Right after Rob’s shoot, I received my official letter of dismissal from medical school, so I moved to Los Angeles and rented a house over in West Hills.
ROB BLACK
:
We were getting ready to release
Cellar Dwellers,
so we went to the VSDA show in Vegas to promote it; Missy and Tricia Deveraux signed autographs for me. We had these fliers where Tricia was on the back of an electric chair—it was some good shit.
But while I was there I get a call from my dad, who tells me that when I come back to town we’ve got serious problems. He had just opened up the checkbook, and I was, basically, just in so much shit. I was
fucked.
I just cringed—like when you fuck up in grammar school. I spent three more days in Vegas thinking, “I am so fucking dead.”
SHARON MITCHELL
:
I thought, “Oh man, as much as I hate it, I got to get clean.”
I mean, I’d tried to kill myself by overdosing—but I’d just wake up. I mean, there just wasn’t enough dope on earth to kill my ass, you know? Probably because I sincerely didn’t want to do it.
All those years I spent fucked up, I could go anywhere in the world with just like a day’s worth of stuff and an ass-pocket full of cash, knowing I could cop anywhere.

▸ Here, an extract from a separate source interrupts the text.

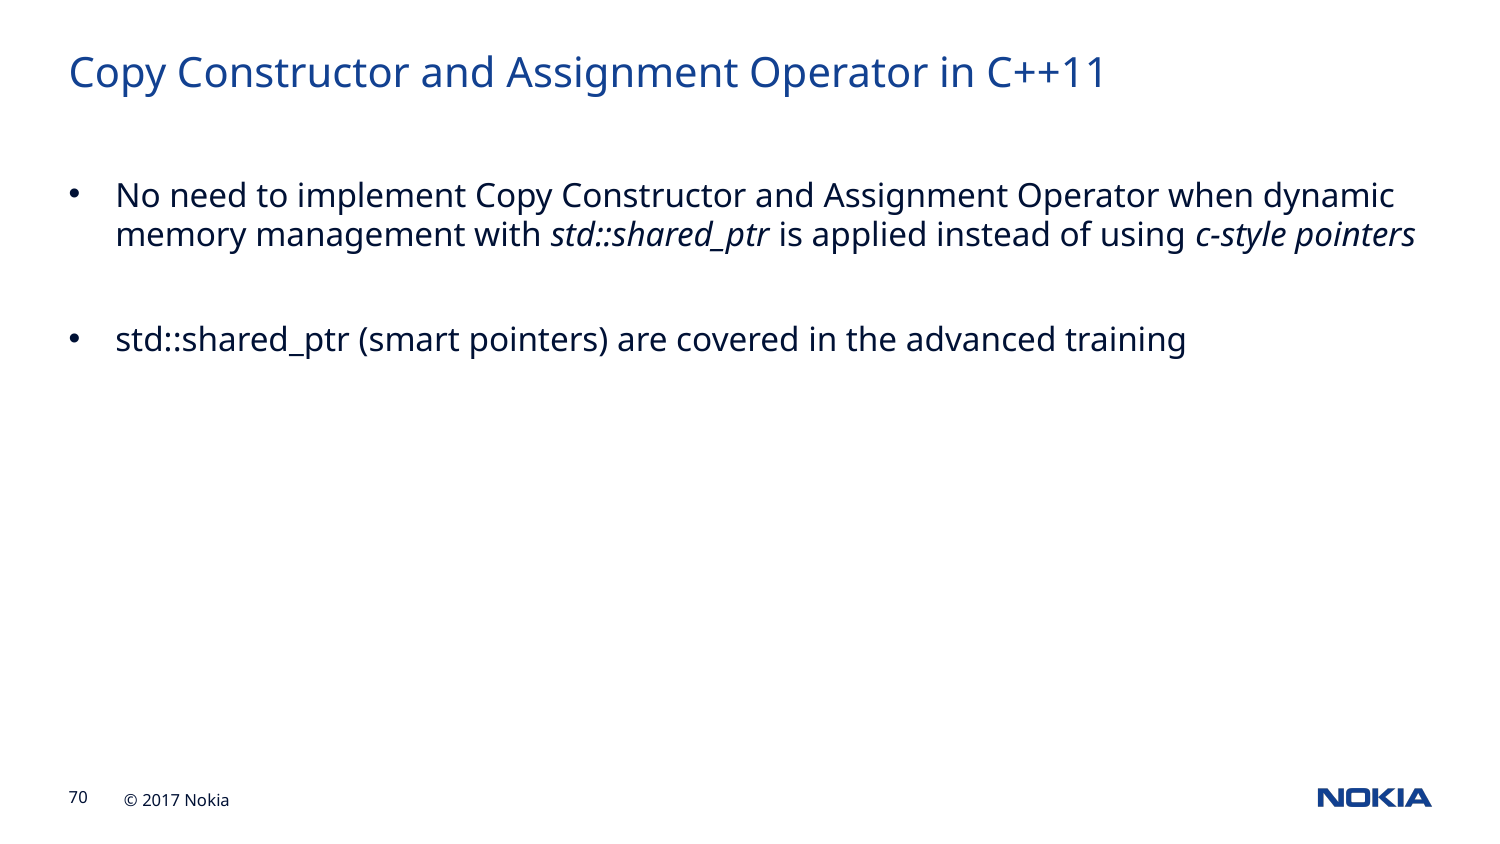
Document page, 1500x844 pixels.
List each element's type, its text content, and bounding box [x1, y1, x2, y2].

But once I ran out in Niagara Falls, New York. I mean, there’s snow up to your fucking tits in the winter in Niagara Falls. I can usually cop anywhere in the universe, but in Niagara Falls, in mid-winter, it’s really hard. I mean, I’m good—but I ain’t that fucking good.
So I thought, “Well, thank God there’s Federal Express, you know?”
Because FedEx at the time couldn’t X-ray anything because they were a private mail service. Now I think they can open anything. But at the time they couldn’t. I had an account, needless to say, ha, ha, ha.
TRICIA DEVERAUX
:
I fell in love with Rob. He was exciting to me, and I was still excited for him and his ambitions. I wanted to help him out. But right after we got together, I got a job to go to France to shoot for Private for two weeks. I could tell Rob was a little bit upset. He said, “You don’t need to do that, do you?”
And I said, “I don’t
need
to, but I’d like to. This is a bonus—I’m working, plus I’m going to France!”
SHARON MITCHELL
:
So I call FedEx and say, “Listen! I’m a diabetic, and my fucking medicine is in this package I have coming! And if you don’t get it to me I’m going to drop dead in about three hours, and it’s going to be
on your ass
!” Then I hang up.
Now I have to go onstage—but I’m so sick I have to have my assistant wipe me off, I’m vomiting so much. I would do one number and smile and take a bow; then tell ’em to cut the lights before the next song, stick my head through the curtain, and vomit in a bucket. Then I’d turn around and smile and do another number. I thought,
“At this rate, I’m going to be dead tomorrow.”
I wake up the next morning in my hotel room and open the door to the balcony, and you can’t even see it, there’s so much snow. There had been another fucking blizzard overnight.
So I go out and ask, “Is there any mail? Did the mail come? I’m expecting a delivery.”
They’re like, “Oh, no. There’s no post today, missy.”
So I go back to bed, and I’m laying there dying when I hear this high-pitched sound:
eeeeeeeeEEEEEE.
I look out the window, and it’s a fucking snowmobile with a FedEx guy, with my package! Ha, ha, ha!
I think that was the best shot of dope I have ever done in my life.